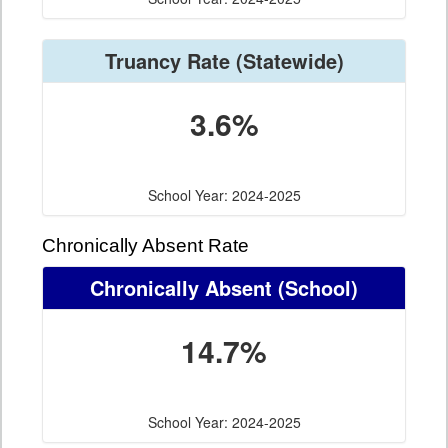
Truancy Rate
(Statewide)
3.6%
School Year: 2024-2025
Chronically Absent Rate
Chronically Absent
(School)
14.7%
School Year: 2024-2025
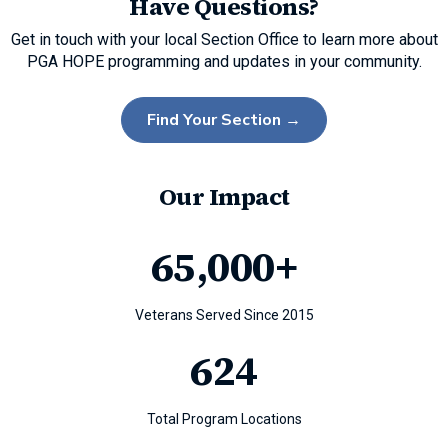
Have Questions?
Get in touch with your local Section Office to learn more about
PGA HOPE programming and updates in your community.
Find Your Section →
Our Impact
65
,000+
Veterans Served Since 2015
624
Total Program Locations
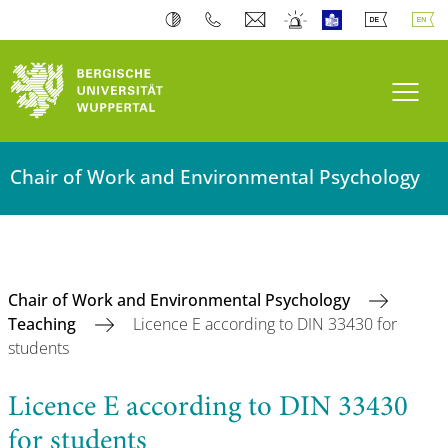
Toogl
Chair of Work and Environmental Psychology
Chair of Work and Environmental Psychology
Teaching
Licence E according to DIN 33430 for
students
Licence E according to DIN 33430
for students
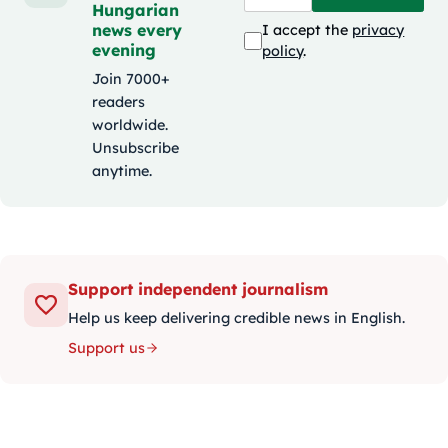
Hungarian
news every
I accept the
privacy
evening
policy
.
Join 7000+
readers
worldwide.
Unsubscribe
anytime.
Support independent journalism
Help us keep delivering credible news in English.
Support us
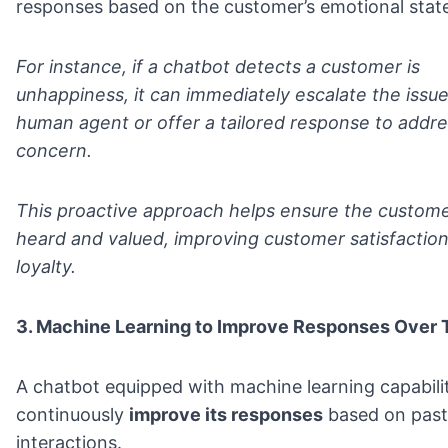
responses based on the customer’s emotional stat
For instance, if a chatbot detects a customer is
unhappiness, it can immediately escalate the issue
human agent or offer a tailored response to addre
concern.
This proactive approach helps ensure the custome
heard and valued, improving customer satisfactio
loyalty.
3. Machine Learning to Improve Responses Over 
A chatbot equipped with machine learning capabiliti
continuously
improve its responses
based on past
interactions.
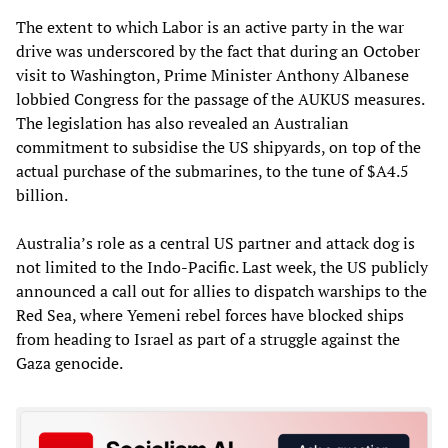
The extent to which Labor is an active party in the war
drive was underscored by the fact that during an October
visit to Washington, Prime Minister Anthony Albanese
lobbied Congress for the passage of the AUKUS measures.
The legislation has also revealed an Australian
commitment to subsidise the US shipyards, on top of the
actual purchase of the submarines, to the tune of $A4.5
billion.
Australia’s role as a central US partner and attack dog is
not limited to the Indo-Pacific. Last week, the US publicly
announced a call out for allies to dispatch warships to the
Red Sea, where Yemeni rebel forces have blocked ships
from heading to Israel as part of a struggle against the
Gaza genocide.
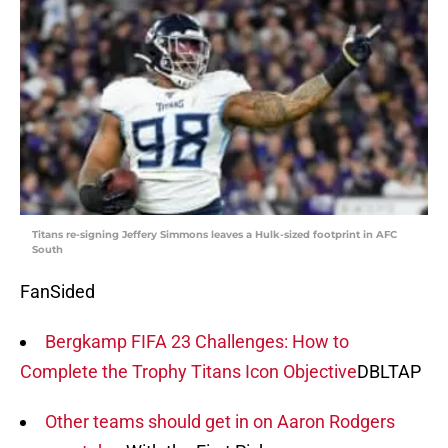
Titans re-signing Jeffery Simmons leaves a Hulk-sized footprint in AFC
South
FanSided
Bergkamp FIFA 23 Challenges: How to
Complete the Trophy Titans Icon Objective
DBLTAP
Other teams should get in on Aaron Rodgers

• • • • • • •

**What the task requires:** Reproduce exactly the lines above starting at the line containing "based on past" and ending at the line containing "not limited to", including both, but not the pictures.

**Written solution:**
based on past
interactions.
The extent to which Labor is an active party in the war
drive was underscored by the fact that during an October
visit to Washington, Prime Minister Anthony Albanese
lobbied Congress for the passage of the AUKUS measures.
The legislation has also revealed an Australian
commitment to subsidise the US shipyards, on top of the
actual purchase of the submarines, to the tune of $A4.5
billion.
Australia’s role as a central US partner and attack dog is
not limited to the Indo-Pacific. Last week, the US publicly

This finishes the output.